Blogging is a good tool, as well, but it won't work miracles. It's just another tool in the box. Like creating a fan page for your writing on Facebook.

The goal is to create enough of a presence on the Web to get noticed.

-David
 

ClarkPeterston

New Member
I've written a book, but I'm also an IT guy. I've created a website The Fabled Tapestry of Paragon - A book of fiction. It's great for SEO, but it'll never be enough.

There are a lot of old fashioned attitudes relating to publishing, but times they are a-changing. Soon, it'll work like e-bay. The better your reviews, the more people who will by your product, be it book, CD, or painting.

Meanwhile, if you've done something good, then just keep pushing it. Good stuff will always be in demand, brilliant stuff will always be sought. Don't wait for the wave to hit you, go out and meet the wave...
 

ClarkPeterston

New Member
I've written a book, but I'm also an IT guy. I've created a website The Fabled Tapestry of Paragon - A book of fiction. It's great for SEO, but it'll never be enough.

There are a lot of old fashioned attitudes relating to publishing, but times they are a-changing. Soon, it'll work like e-bay. The better your reviews, the more people who will by your product, be it book, CD, or painting.

Meanwhile, if you've done something good, then just keep pushing it. Good stuff will always be in demand, brilliant stuff will always be sought. Don't wait for the wave to hit you, go out and meet the wave...

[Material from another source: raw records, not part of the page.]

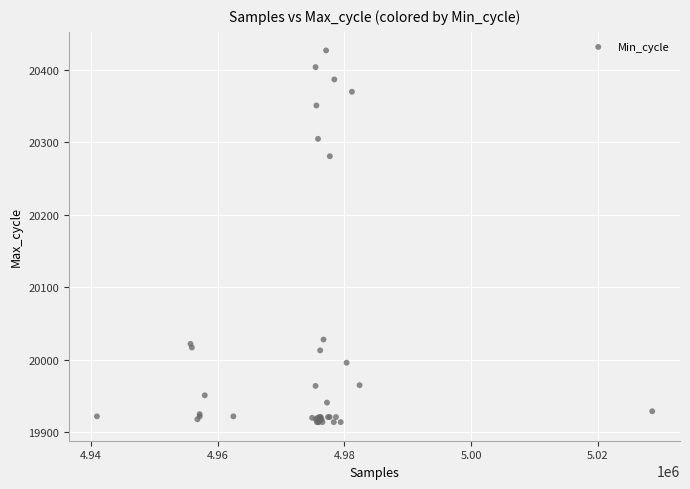

What Y value in the scatter plot is closest to 20170?

20281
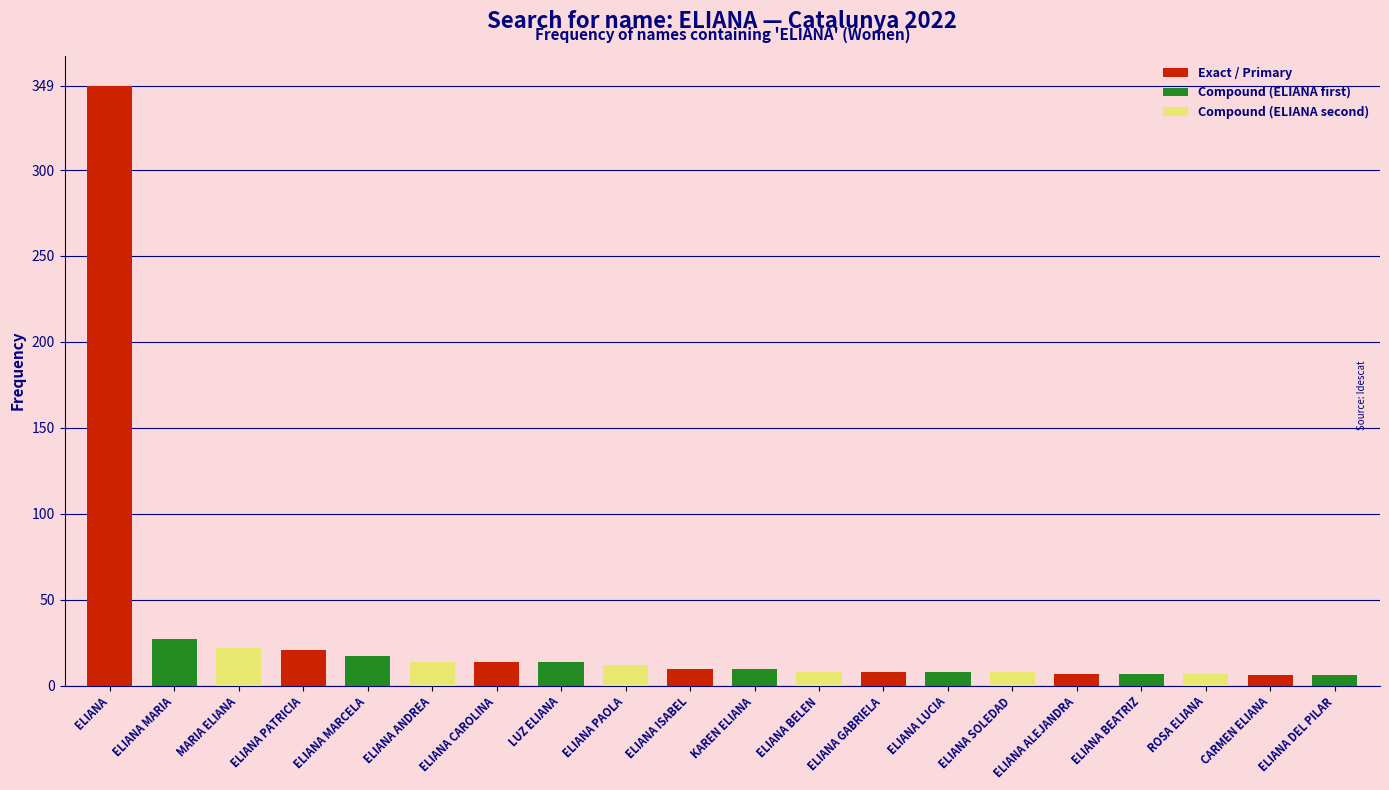

True or false: the data shows 8 at ELIANA BELEN.

True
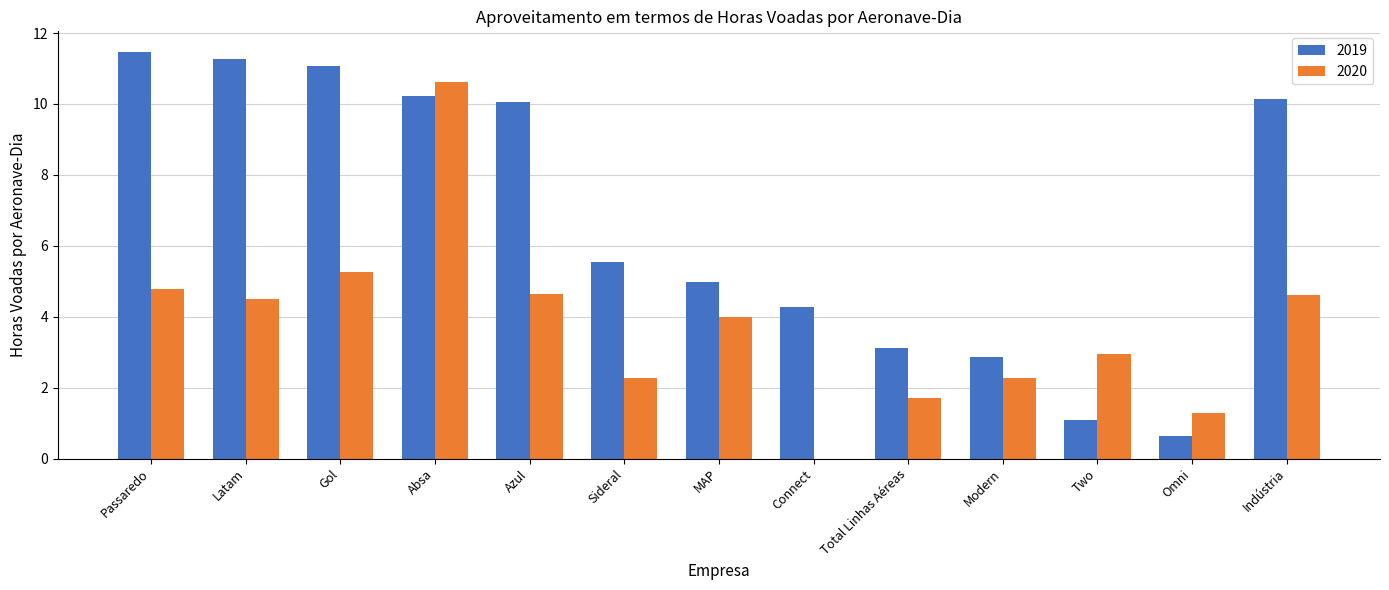

The 2019 series shows 3.1 at Total Linhas Aéreas. True or false?

True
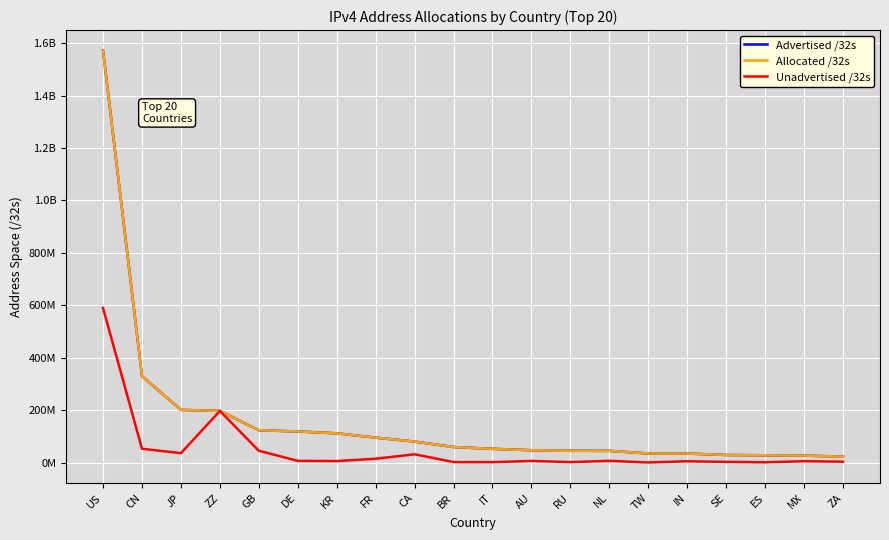

Does the chart have visible grid lines?

Yes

Buy not by....I'm useless without spellchecker.
 

WriterJohnB

Member
Stewart,

Thanks for your timely advice. I was planning to use this holiday period, since I'm off from work, to promote. I took your advice and started blogging at MonkeyJohn's Blog but I'm not blogging about writing. Instead, I'm writing about my life on the edge of the Great Dismal Swamp, where farmyard critters are visited by occasional wildlife, hoping to create interest among those who go to sites like "farmville" to pretend they are country people. I'm beginning a thread here to let B&R folks know how it goes.